**Requirement:** Copy the listing from its first line through the line containing "2026年8月16日(日) 10:00", both included.

**Excerpted data:**
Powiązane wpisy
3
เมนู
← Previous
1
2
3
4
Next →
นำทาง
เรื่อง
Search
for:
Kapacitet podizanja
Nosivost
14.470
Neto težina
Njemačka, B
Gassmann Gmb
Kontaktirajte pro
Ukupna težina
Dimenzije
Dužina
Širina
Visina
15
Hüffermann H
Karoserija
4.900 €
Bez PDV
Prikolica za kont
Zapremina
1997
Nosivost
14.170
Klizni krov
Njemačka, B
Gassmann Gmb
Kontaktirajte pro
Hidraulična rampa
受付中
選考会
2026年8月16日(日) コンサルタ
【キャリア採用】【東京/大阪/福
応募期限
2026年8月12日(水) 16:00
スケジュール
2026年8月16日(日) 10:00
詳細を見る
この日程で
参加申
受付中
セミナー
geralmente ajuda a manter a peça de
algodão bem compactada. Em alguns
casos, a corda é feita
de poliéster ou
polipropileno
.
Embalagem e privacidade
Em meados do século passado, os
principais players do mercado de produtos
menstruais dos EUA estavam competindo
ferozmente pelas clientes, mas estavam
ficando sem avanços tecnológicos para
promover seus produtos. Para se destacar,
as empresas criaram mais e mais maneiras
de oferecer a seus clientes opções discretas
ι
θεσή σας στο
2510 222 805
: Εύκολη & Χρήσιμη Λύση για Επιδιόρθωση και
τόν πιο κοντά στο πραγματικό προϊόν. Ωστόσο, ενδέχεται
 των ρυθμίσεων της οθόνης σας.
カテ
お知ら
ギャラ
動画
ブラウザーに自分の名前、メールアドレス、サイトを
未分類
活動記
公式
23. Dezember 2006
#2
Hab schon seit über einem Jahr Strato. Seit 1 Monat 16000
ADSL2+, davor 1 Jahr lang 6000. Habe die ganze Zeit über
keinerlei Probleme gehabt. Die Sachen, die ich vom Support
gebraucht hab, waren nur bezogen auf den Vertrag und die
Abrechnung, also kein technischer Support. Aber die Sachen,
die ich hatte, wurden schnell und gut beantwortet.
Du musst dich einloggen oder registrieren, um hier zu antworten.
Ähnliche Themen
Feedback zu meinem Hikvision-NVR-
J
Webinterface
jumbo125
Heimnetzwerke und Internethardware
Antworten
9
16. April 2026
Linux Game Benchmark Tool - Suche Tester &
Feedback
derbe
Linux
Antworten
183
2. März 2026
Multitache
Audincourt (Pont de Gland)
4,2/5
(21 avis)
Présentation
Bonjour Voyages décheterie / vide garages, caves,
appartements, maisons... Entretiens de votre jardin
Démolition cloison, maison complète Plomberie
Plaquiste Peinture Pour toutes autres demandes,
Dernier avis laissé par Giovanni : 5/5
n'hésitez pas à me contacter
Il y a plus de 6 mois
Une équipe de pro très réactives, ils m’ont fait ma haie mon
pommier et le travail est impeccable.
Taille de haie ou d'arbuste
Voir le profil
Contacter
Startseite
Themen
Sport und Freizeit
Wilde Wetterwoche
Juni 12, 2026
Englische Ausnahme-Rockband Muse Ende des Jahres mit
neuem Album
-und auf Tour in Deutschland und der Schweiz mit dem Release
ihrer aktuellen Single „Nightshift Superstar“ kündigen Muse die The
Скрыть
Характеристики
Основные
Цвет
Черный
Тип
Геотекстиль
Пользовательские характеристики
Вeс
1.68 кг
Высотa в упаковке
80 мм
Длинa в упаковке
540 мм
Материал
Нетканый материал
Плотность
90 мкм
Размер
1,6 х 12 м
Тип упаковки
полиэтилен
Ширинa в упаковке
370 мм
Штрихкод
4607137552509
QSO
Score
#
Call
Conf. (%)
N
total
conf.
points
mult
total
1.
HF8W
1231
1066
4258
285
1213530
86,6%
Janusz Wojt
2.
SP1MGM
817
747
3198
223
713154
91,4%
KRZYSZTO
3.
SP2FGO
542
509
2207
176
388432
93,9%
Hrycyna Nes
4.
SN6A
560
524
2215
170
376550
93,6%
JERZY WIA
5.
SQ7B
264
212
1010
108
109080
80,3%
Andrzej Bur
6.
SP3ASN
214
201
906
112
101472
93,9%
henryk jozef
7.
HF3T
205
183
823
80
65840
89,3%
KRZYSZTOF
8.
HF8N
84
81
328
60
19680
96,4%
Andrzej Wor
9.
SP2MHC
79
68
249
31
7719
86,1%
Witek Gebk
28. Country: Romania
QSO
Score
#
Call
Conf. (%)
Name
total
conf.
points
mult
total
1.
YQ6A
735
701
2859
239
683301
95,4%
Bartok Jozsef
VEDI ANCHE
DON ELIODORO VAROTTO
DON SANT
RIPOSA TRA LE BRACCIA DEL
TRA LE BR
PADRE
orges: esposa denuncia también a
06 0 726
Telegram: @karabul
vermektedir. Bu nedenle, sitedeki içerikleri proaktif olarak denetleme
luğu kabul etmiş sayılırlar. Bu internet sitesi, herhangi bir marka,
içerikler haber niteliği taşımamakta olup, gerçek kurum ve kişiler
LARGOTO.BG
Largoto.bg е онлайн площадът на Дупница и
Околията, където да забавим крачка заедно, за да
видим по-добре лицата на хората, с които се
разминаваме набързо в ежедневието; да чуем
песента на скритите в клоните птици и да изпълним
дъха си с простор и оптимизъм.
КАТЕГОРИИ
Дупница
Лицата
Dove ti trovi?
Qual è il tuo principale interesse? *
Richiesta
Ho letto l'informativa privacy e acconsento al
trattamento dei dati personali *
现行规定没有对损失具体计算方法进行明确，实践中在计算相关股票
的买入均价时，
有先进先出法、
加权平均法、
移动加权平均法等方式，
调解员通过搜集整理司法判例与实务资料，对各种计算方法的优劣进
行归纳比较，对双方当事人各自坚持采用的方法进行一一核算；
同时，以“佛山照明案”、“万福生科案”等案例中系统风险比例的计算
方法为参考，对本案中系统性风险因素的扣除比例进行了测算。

**Answer to the exercise:**
Powiązane wpisy
3
เมนู
← Previous
1
2
3
4
Next →
นำทาง
เรื่อง
Search
for:
Kapacitet podizanja
Nosivost
14.470
Neto težina
Njemačka, B
Gassmann Gmb
Kontaktirajte pro
Ukupna težina
Dimenzije
Dužina
Širina
Visina
15
Hüffermann H
Karoserija
4.900 €
Bez PDV
Prikolica za kont
Zapremina
1997
Nosivost
14.170
Klizni krov
Njemačka, B
Gassmann Gmb
Kontaktirajte pro
Hidraulična rampa
受付中
選考会
2026年8月16日(日) コンサルタ
【キャリア採用】【東京/大阪/福
応募期限
2026年8月12日(水) 16:00
スケジュール
2026年8月16日(日) 10:00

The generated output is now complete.